La plupart des plastiques résistent aux processus de dégradation naturels. Par conséquent, la contamination croissante de l’environnement par les plastiques a conduit à un appel à des plastiques dégradables. Ces matériaux peuvent être soumis à des processus de recyclage chimique, dans lesquels des réactions chimiques rompent les liaisons polymères. L’industrie récupère alors les monomères et les soumet à nouveau à la polymérisation, ou elle collecte les petites molécules résultantes en tant que blocs de design utiles pour d’autres réactions.

Cependant, les polymères dégradables nécessitent une conception de polymère plus élaborée. Les liens entre les blocs de construction polymères doivent être sensibles aux traitements chimiques ou enzymatiques. En outre, les polymères durables doivent être constitués de matières premières d’origine biologique.

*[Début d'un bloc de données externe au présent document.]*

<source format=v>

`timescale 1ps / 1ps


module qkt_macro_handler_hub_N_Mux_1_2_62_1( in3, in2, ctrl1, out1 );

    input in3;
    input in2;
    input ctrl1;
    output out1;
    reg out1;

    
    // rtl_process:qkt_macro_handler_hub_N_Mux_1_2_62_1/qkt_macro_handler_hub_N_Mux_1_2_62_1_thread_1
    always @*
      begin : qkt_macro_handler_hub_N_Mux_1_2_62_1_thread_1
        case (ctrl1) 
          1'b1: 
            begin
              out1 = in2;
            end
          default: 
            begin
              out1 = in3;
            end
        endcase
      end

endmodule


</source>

Tae-Lim Choi et ses collègues de l’Université nationale de Séoul, Corée du Sud, ont trouvé un moyen de produire des polymères de haute qualité à partir de monomères à foundation de xylose. Le xylose est un sucre présent dans les parois cellulaires des plantes. La méthode qu’ils utilisent implique la préparation des monomères à foundation de xylose, y compris la fixation de groupes de liaison, et la réaction des monomères dans un processus de polymérisation appelé polymérisation par métathèse en cascade.

Pour tester si ces matières plastiques sont dégradables, les chercheurs ont traité les polymères à base de xylose avec de l’acide chlorhydrique, un traitement couramment utilisé dans les procédures de recyclage chimique. Les chercheurs ont découvert que la dégradabilité dépendait du form de liaison. Si le polymère contenait une liaison constituée d’un atome de carbone, le polymère résistait à l’hydrolyse, mais les liaisons réalisées avec des atomes d’azote ou d’oxygène conduisaient à une dégradation immédiate.

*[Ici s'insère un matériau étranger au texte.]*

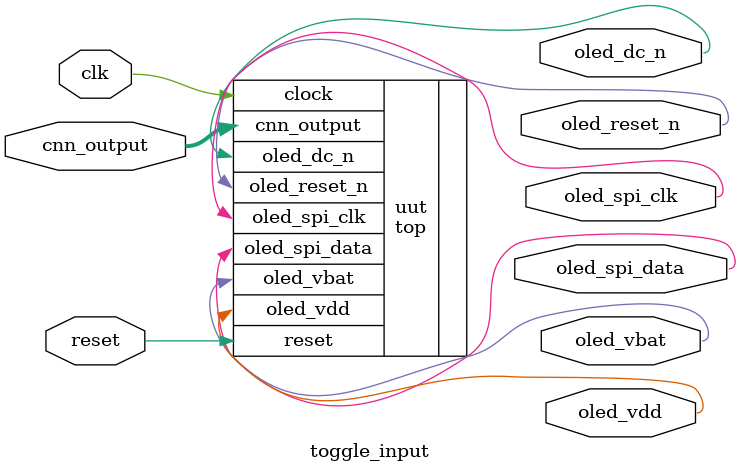
<source format=v>
`timescale 1ns / 1ps


module toggle_input(
    input clk, 
    input reset,              // 100 MHz clock from ZedBoard
    input [3:0] cnn_output,          // 4 switches on the ZedBoard
    output oled_spi_clk,
    output oled_spi_data,
    output oled_vdd,
    output oled_vbat,
    output oled_reset_n,
    output oled_dc_n
    );
    
    

    // Instantiate the top module
    top uut (
    .clock(clk), // 100MHz onboard clock
    .reset(reset),
    .cnn_output(cnn_output),
    // OLED interface
    .oled_spi_clk(oled_spi_clk),
    .oled_spi_data(oled_spi_data),
    .oled_vdd(oled_vdd),
    .oled_vbat(oled_vbat),
    .oled_reset_n(oled_reset_n),
    .oled_dc_n(oled_dc_n)
    );

endmodule

</source>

Les polymères avec une liaison à base d’azote ont donné des composés appelés pyrroles, tandis que ceux fabriqués avec de l’oxygène produisaient des furanes. Les pyrroles et les furanes sont tous deux des composés naturels abondants. Cependant, les chercheurs conseillent de faire notice: « Les dérivés de furane sont connus pour avoir une significant gamme d’activité biologique, qui devrait être prise en considération lors de l’identification des purposes pour ces matériaux polymères », ont-ils déclaré.

Dans les copolymères blocs, différents « blocs » de brins de polymère as well as courts sont liés les uns aux autres. En conséquence, les copolymères blocs ont des propriétés découlant de celles des blocs simples. Comme de nombreux matériaux fonctionnels peuvent être fabriqués avec des copolymères blocs, les auteurs ont testé si les copolymères blocs à base de xylose contenant des blocs avec des liaisons non dégradables se désintégreraient également par traitement acide. Ils l’ont fait. « Après 24 h, le bloc contenant la liaison carbone a également été presque complètement dégradé en petites molécules, avec seulement un peu de matière oligomère restante », ont rapporté les auteurs.

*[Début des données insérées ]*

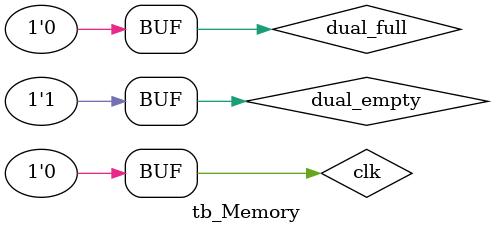
<source format=sv>
module tb_Memory();

	logic clk, rst;
	logic we_dual;
	logic [2:0] addr_wr,addr_rd;
	logic [3:0] din;
	logic [4:0] counter;
	logic [3:0] dout_dual;
	//logic [2:0] fifo_cnt;
	logic dual_empty, dual_full;
	
	
	Memory dut( 	
		//fifo_cnt,
		//dual memory logic
		clk, rst,
		we_dual,
		addr_wr, addr_rd, //initialize value
		din,
		//dual_wr_pt, dual_rd_pt,
		dual_empty, dual_full,
		dout_dual
	);
	
	always begin
		clk = 1; #10;
		clk = 0; #10;
		//we_dual = 1; #160;
	end
	
	initial begin
		counter = 0;
		rst = 0;
		dual_empty = 1;
		dual_full = 0;
		//fifo_cnt = 0;
	end
	
	always @ (posedge clk) begin
		if(~rst) begin
			addr_wr <= 3'b100;
			//addr_rd <= NULL;
			rst <= 1;
			
		end
		if(dual_full) begin
			rst <= 0;
		end
		counter <= counter + 1;
		if(counter == 5'b00000) begin 
				we_dual = 1; addr_wr = 3'b100; 
				din = counter[3:0];
		end
		else if(counter == 5'b00001) begin //8s
				we_dual = 1; addr_wr = 3'b101; 
				din = counter[3:0];
		end
		else if(counter == 5'b00010) begin 
				we_dual = 1; addr_wr = 3'b110; addr_rd = 3'b100;
				din = counter[3:0];
		end
		else if(counter == 5'b00011) begin //16s
				we_dual = 1; addr_wr = 3'b111; addr_rd = 3'b101; 
				din = counter[3:0];
		end
		else if(counter == 5'b00100) begin 
				we_dual = 0;  addr_rd = 3'b110; 
				din = counter[3:0];
		end
		else if(counter == 5'b00101) begin  //24s
				we_dual = 0;  addr_rd = 3'b111; 
				din = counter[3:0];
		end
		else if(counter == 5'b00110) begin //28s
				we_dual = 1; addr_wr = 3'b000; addr_rd = 3'b000; 
				din = counter[3:0];
		end
		else if(counter == 5'b00111) begin //others
				we_dual = 0; 
				din = counter[3:0];
		end
	end
	
endmodule

</source>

Les chercheurs ont également intégré de petites molécules rapporteurs dans les polymères. L’hydrolyse acide des polymères avec des liaisons oxygène a produit des dérivés de furane, qui ont ensuite libéré du para-nitrophénol en tant que molécule rapporteur. « Ce form de cargaison permet une quantification facile de la libération. Cependant, il peut être remplacé par d’autres composés, qui exercent diverses fonctions après leur libération », explique Choi.